#### [INSTRUCTIONS TO FOLLOW]
Where does the string "rule" occur in the entries below? Copy every line where it does.

(DATASET CONTENT)

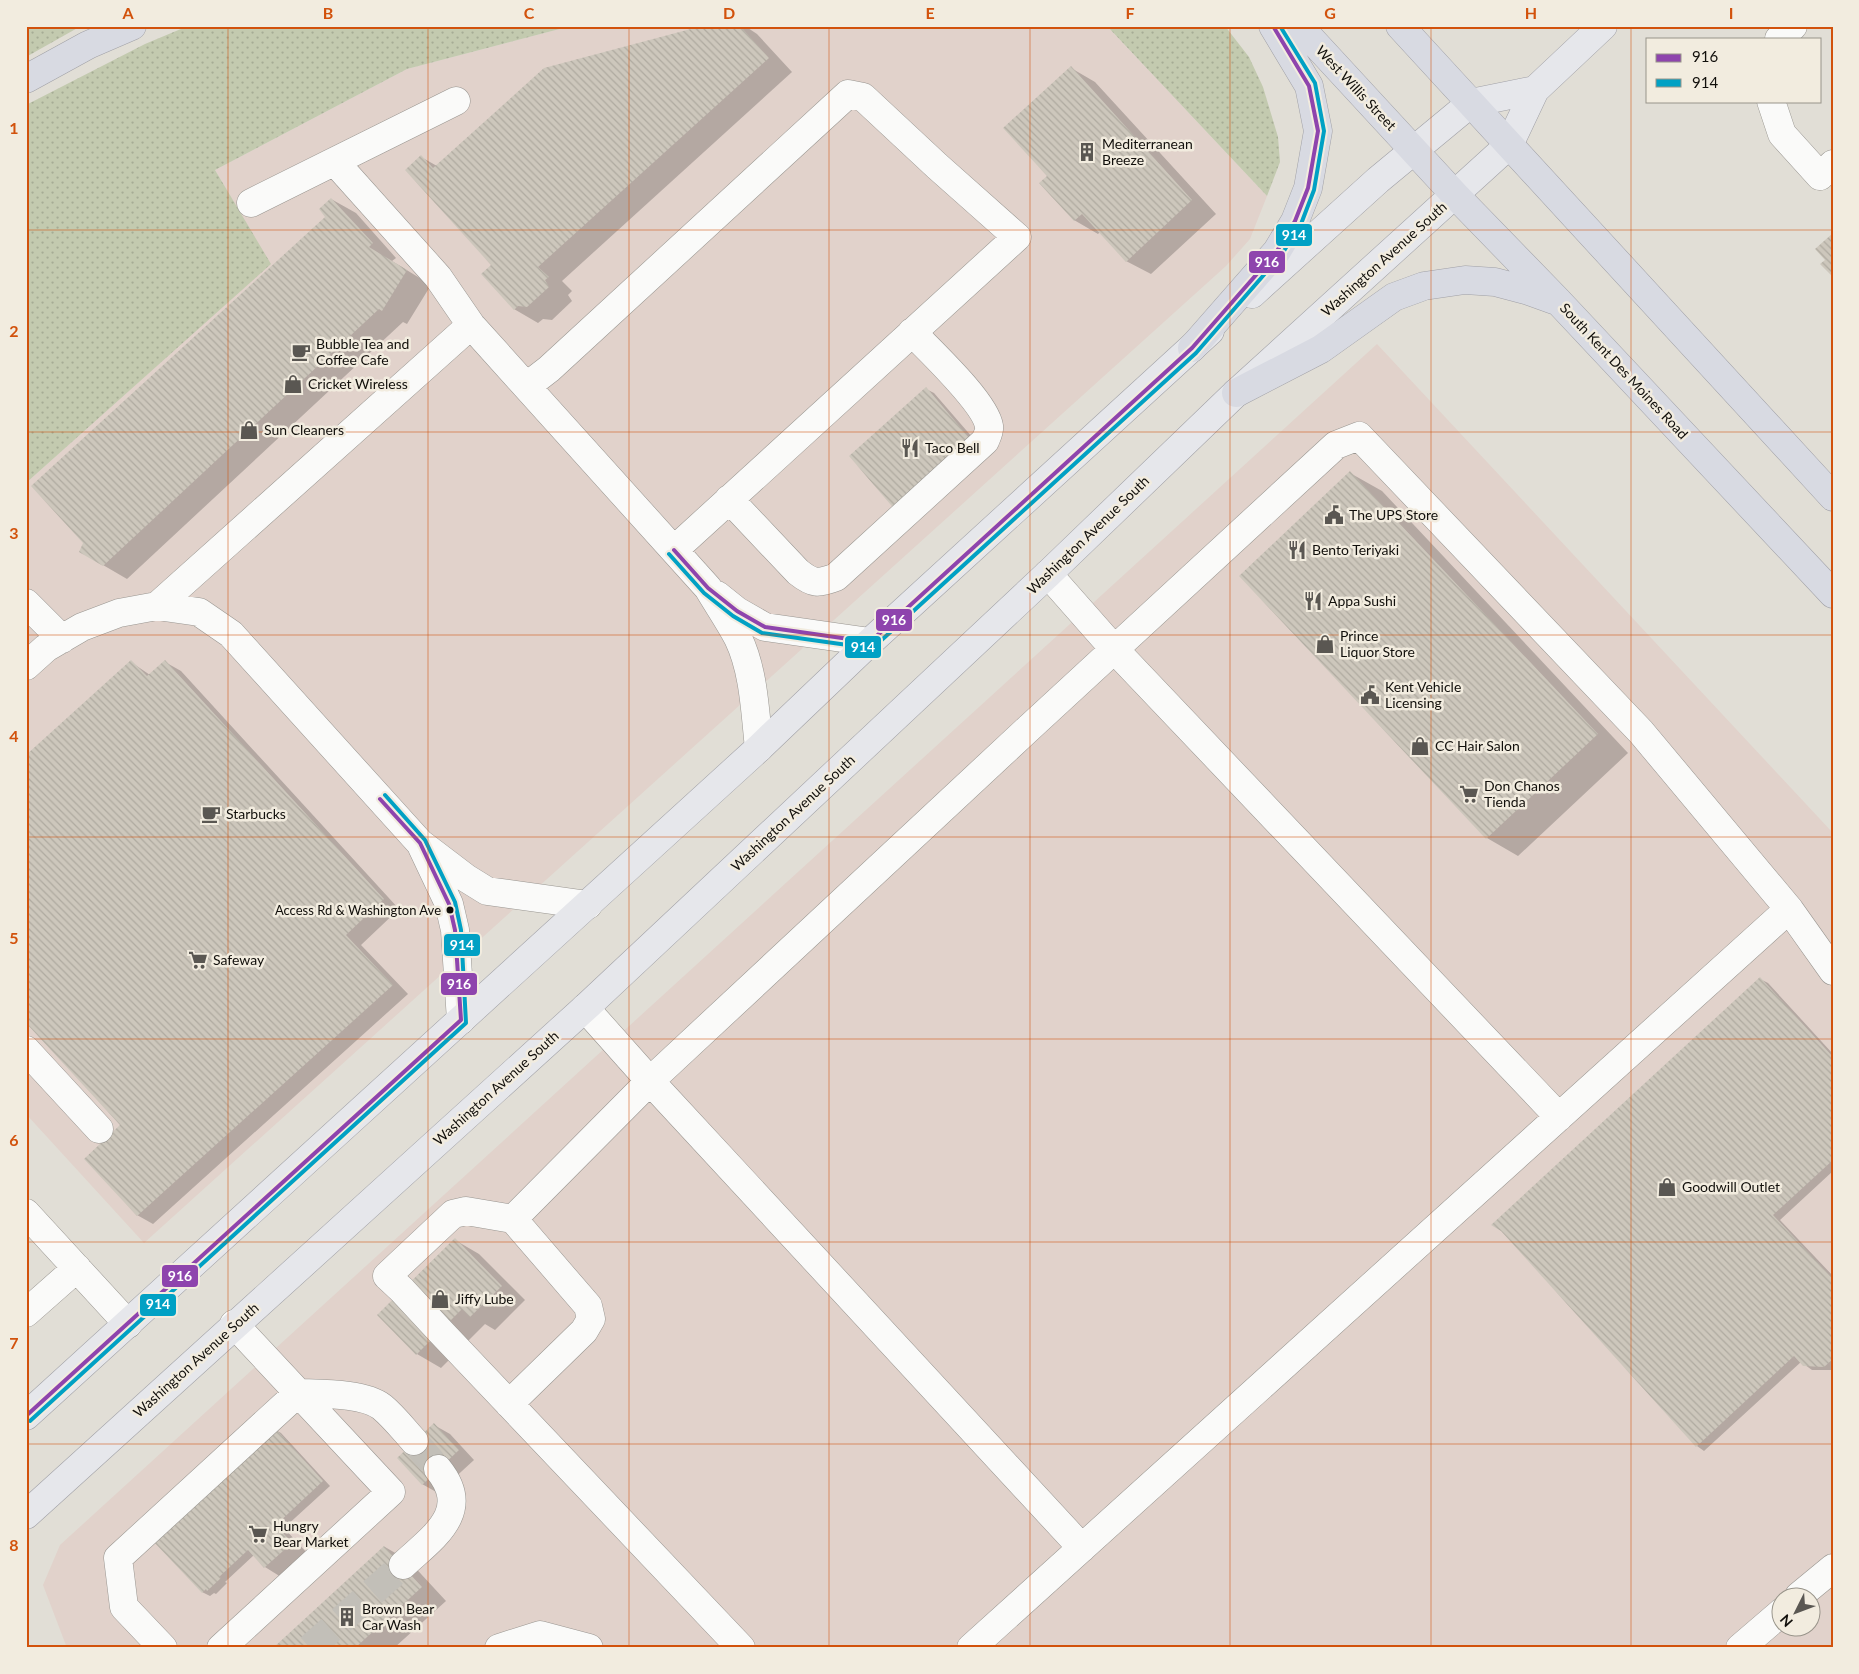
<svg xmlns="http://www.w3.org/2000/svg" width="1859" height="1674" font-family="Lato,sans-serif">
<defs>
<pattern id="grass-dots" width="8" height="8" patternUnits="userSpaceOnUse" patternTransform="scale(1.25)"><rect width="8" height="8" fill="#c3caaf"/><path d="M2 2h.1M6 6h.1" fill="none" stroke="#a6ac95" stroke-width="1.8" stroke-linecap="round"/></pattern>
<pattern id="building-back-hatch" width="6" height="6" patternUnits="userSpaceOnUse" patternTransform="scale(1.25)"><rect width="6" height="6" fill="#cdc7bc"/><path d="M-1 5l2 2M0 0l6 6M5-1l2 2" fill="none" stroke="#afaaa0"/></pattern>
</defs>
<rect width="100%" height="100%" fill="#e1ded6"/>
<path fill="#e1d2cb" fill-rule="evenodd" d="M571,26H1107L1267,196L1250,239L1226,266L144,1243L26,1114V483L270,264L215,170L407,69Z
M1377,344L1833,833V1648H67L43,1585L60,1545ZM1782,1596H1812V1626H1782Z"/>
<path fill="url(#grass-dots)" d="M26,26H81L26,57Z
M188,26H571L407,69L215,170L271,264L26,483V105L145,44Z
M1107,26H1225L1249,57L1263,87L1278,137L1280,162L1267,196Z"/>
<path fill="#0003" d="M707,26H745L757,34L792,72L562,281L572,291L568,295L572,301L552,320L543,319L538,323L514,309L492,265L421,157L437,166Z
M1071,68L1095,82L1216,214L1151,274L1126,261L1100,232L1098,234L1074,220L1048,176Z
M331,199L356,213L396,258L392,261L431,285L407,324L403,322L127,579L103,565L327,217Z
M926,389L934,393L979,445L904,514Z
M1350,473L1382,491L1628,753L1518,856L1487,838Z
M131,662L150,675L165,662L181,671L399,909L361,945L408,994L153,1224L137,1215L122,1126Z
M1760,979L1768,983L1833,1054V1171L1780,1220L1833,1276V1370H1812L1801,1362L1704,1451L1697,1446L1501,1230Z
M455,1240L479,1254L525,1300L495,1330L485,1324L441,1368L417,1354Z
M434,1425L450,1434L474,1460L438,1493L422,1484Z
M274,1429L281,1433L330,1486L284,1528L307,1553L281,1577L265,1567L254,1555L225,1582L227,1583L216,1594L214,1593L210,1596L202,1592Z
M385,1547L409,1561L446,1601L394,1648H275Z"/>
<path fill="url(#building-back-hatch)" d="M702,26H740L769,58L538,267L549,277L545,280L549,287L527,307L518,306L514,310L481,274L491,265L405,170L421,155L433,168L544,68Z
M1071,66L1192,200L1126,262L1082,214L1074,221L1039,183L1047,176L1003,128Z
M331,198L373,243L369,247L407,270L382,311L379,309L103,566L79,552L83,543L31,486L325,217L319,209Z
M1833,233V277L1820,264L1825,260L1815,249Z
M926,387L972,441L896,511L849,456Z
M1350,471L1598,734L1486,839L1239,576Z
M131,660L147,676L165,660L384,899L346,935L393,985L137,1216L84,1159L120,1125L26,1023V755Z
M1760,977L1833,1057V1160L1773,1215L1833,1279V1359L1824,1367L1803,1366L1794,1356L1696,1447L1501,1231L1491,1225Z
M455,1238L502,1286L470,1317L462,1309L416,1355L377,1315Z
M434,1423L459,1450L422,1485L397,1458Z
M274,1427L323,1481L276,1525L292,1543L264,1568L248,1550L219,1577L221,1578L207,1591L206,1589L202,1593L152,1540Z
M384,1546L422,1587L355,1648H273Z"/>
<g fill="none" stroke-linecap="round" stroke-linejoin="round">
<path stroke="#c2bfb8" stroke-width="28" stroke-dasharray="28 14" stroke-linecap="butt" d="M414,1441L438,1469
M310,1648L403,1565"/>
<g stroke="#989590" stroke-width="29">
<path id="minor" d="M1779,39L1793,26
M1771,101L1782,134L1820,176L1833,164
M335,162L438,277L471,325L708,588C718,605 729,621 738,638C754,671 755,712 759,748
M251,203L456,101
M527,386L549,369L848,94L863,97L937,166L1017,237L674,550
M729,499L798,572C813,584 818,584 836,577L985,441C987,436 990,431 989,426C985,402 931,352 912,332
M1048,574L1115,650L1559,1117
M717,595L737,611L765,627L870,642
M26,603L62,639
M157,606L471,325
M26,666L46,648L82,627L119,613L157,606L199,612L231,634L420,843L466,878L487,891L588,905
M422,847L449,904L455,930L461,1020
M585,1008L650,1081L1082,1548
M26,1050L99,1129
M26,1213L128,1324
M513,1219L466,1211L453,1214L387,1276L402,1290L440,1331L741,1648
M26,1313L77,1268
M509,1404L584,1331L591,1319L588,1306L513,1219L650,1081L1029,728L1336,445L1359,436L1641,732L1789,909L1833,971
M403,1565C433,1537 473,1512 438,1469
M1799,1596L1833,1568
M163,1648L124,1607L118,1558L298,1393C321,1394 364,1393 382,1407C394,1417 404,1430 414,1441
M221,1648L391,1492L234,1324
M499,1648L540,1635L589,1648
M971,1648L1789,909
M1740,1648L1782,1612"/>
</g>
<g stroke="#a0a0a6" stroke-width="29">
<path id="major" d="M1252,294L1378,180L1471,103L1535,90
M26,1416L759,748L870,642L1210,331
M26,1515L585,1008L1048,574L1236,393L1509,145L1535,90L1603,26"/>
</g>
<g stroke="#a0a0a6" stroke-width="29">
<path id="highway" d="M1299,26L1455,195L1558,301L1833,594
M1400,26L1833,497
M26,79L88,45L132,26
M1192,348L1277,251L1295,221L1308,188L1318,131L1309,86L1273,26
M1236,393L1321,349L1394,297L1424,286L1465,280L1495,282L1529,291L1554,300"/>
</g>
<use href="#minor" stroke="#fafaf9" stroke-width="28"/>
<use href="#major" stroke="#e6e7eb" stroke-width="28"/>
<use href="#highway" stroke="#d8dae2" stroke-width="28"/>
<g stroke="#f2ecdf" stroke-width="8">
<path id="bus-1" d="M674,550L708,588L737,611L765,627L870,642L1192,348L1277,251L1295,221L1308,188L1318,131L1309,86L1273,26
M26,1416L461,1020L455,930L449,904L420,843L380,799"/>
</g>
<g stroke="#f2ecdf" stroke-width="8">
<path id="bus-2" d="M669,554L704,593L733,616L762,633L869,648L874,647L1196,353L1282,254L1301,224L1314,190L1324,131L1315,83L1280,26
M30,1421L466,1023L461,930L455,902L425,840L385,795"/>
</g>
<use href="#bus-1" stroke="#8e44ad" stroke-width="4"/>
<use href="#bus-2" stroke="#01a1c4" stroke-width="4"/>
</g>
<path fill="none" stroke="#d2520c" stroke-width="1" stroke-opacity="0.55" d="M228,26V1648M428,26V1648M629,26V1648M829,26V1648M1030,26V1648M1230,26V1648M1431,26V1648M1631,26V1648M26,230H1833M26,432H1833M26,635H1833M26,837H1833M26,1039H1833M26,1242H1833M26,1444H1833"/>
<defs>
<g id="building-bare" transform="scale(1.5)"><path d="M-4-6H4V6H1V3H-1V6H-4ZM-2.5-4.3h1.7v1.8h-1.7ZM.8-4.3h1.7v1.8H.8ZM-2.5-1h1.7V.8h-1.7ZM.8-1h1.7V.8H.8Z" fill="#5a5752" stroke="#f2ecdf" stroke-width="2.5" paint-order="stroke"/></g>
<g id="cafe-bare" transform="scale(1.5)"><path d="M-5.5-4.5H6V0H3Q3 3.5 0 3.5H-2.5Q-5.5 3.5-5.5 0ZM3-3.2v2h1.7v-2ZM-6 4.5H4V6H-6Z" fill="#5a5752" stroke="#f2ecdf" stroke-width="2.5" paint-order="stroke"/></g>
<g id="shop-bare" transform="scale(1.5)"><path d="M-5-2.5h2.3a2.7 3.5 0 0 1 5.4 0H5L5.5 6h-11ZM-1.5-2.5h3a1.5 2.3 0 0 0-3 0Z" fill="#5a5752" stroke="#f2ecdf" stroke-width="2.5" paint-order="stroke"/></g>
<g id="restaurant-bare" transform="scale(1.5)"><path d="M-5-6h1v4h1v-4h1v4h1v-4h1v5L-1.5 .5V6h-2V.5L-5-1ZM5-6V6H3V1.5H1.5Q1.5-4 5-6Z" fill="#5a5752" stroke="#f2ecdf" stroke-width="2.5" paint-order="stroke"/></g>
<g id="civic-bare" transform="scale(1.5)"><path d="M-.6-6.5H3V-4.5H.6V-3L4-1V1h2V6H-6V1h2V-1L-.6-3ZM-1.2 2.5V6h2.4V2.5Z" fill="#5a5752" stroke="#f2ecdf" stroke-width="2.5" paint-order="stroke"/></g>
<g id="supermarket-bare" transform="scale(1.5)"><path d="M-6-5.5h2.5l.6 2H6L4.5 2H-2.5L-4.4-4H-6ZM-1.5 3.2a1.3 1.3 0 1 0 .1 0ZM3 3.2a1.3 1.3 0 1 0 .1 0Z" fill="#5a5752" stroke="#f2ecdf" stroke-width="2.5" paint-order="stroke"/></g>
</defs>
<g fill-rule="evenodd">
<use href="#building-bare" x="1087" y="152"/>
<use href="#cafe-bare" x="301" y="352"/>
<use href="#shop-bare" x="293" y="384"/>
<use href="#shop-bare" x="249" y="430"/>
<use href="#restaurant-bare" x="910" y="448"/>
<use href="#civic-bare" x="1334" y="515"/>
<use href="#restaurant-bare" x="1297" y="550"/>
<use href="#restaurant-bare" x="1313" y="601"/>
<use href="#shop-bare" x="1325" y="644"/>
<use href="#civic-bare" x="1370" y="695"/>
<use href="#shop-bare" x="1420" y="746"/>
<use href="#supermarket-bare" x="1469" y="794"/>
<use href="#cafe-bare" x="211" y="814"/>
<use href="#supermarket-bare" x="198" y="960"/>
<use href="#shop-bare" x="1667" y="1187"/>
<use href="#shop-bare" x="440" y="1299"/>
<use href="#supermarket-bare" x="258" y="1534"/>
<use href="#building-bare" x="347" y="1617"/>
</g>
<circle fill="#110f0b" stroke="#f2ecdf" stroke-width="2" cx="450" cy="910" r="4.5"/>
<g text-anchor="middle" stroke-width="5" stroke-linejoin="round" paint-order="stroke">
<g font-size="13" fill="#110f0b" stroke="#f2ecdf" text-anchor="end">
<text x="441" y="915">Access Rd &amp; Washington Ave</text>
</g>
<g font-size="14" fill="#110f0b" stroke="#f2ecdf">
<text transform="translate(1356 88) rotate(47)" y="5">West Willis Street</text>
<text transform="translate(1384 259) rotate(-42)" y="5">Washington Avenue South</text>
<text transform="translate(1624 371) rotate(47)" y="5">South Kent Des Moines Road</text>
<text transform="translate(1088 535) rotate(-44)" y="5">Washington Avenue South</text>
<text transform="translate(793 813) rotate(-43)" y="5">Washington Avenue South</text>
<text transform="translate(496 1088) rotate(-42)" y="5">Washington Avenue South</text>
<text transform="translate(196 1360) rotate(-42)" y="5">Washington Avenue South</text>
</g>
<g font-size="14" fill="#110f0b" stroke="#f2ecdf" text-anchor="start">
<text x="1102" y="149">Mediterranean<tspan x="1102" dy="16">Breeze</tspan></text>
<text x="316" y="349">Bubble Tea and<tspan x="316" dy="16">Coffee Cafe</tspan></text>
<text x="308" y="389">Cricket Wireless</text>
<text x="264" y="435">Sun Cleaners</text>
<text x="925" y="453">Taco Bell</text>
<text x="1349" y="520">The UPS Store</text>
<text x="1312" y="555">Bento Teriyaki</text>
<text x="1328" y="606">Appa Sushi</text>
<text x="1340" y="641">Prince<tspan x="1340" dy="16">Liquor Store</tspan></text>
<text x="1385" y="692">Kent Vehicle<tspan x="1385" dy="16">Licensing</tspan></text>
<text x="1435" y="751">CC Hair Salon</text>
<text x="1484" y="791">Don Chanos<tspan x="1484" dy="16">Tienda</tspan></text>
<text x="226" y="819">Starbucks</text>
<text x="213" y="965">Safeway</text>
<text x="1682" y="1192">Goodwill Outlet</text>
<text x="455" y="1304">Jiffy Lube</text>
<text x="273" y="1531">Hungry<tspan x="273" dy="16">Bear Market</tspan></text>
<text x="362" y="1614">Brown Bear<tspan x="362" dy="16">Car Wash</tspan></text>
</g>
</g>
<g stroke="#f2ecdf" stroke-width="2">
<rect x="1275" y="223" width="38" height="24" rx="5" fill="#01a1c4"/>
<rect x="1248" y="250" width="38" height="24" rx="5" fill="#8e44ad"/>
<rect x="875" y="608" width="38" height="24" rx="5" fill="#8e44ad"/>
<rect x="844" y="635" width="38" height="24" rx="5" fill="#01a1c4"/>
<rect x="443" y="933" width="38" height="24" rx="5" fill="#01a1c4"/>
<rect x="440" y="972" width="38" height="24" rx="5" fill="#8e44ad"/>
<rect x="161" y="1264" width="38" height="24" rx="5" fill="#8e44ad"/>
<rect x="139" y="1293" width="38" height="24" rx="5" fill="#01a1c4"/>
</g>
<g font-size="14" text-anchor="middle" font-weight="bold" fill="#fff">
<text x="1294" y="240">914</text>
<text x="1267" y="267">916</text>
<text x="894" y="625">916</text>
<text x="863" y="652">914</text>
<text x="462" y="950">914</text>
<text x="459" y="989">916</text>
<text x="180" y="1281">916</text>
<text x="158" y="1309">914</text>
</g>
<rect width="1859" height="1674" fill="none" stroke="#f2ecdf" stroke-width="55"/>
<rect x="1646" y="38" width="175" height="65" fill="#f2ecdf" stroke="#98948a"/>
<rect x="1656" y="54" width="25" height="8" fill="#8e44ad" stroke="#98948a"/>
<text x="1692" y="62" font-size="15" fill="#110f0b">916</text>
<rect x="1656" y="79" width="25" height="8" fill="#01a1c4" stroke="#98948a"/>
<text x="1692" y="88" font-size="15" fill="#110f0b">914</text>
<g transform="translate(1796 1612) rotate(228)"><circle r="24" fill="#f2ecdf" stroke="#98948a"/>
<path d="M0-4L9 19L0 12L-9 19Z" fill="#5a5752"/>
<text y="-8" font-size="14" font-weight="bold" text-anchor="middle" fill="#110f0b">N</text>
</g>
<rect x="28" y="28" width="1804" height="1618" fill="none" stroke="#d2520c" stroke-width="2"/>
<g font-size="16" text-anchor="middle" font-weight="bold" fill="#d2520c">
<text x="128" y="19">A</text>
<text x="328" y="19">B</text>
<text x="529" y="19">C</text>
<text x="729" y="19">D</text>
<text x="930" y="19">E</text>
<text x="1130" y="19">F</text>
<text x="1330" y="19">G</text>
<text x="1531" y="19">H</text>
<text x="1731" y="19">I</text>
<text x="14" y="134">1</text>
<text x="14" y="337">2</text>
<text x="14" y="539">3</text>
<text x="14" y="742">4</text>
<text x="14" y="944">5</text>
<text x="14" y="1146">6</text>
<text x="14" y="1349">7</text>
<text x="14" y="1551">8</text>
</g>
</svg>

(End DATASET CONTENT)

#### [RESULT OF THE TASK]
<path fill="#e1d2cb" fill-rule="evenodd" d="M571,26H1107L1267,196L1250,239L1226,266L144,1243L26,1114V483L270,264L215,170L407,69Z
<g fill-rule="evenodd">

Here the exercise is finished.